The result is a table where you can immediately see which datasets are healthy, which are degraded (success rate below 95%), which are stale (no ingestion in 24 hours), and which have active failures. Clicking into a row shows the last 10 batches — and if a batch has errors, clicking “View Errors” opens the Batch Error Viewer pre-filled with that Batch ID.

That last part — the integration between features inside the same app — is where AppBuilder starts to really pay off. You’re not dealing with separate tools that don’t know about each other. It’s one cohesive internal product.
Is It Worth It?
The setup has some friction. You need an AppBuilder entitlement on your Adobe contract, you need to configure Developer Console workspaces and Admin Console permissions, and there are a few sharp edges in the CLI and the Reactor API that will catch you off guard. It’s not a zero-effort platform.

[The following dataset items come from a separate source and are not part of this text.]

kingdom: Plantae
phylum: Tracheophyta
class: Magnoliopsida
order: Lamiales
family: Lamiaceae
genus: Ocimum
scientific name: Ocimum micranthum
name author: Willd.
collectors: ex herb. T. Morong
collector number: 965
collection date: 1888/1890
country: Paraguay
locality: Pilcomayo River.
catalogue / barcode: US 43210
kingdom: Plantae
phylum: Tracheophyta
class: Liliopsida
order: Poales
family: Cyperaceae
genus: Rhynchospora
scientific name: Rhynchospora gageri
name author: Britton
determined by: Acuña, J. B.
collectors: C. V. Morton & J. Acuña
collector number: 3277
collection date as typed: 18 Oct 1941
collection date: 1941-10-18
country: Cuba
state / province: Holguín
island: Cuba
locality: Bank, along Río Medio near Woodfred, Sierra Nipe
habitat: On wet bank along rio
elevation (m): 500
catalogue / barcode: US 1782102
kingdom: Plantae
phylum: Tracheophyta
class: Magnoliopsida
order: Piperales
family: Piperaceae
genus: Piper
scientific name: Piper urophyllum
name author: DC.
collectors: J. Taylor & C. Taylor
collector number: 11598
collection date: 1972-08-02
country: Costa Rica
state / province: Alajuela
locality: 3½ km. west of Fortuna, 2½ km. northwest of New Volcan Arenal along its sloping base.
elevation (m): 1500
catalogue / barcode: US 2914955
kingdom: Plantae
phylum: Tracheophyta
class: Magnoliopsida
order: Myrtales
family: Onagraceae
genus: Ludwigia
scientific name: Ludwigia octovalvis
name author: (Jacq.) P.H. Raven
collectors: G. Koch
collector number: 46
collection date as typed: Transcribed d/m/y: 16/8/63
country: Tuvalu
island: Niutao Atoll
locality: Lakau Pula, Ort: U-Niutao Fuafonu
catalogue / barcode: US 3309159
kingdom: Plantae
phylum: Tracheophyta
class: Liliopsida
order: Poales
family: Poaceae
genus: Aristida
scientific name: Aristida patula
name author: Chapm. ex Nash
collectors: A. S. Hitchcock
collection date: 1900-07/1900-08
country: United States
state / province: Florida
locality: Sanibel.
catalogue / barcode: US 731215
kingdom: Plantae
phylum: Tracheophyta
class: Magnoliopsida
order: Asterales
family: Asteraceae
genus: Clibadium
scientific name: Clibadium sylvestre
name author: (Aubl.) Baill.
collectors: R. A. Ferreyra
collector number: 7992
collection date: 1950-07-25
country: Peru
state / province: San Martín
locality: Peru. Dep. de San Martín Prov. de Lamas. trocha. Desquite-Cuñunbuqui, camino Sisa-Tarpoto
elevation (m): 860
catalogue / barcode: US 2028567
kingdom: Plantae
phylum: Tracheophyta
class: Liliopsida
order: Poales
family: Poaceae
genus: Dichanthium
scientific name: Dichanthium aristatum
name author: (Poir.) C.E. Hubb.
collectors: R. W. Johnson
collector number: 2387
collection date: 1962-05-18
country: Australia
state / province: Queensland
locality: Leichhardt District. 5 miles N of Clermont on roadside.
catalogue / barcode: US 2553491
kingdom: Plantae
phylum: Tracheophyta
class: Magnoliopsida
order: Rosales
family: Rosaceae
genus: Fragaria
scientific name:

But once it’s set up, the velocity is good. You’re writing standard Node.js and React. You deploy in under a minute. You don’t manage servers, you don’t set up authentication, and your app lives exactly where your users already work.
For teams that live in the Adobe ecosystem, the alternative is usually one of these: build an external tool (more infrastructure, separate login, separate deployment), use Postman collections as shared tooling (not a real solution), or just don’t build anything and absorb the manual effort. AppBuilder is a better answer than all three.
If you’re an AEP or Analytics engineer and you find yourself doing the same manual API dance more than twice a week — it’s probably worth a weekend.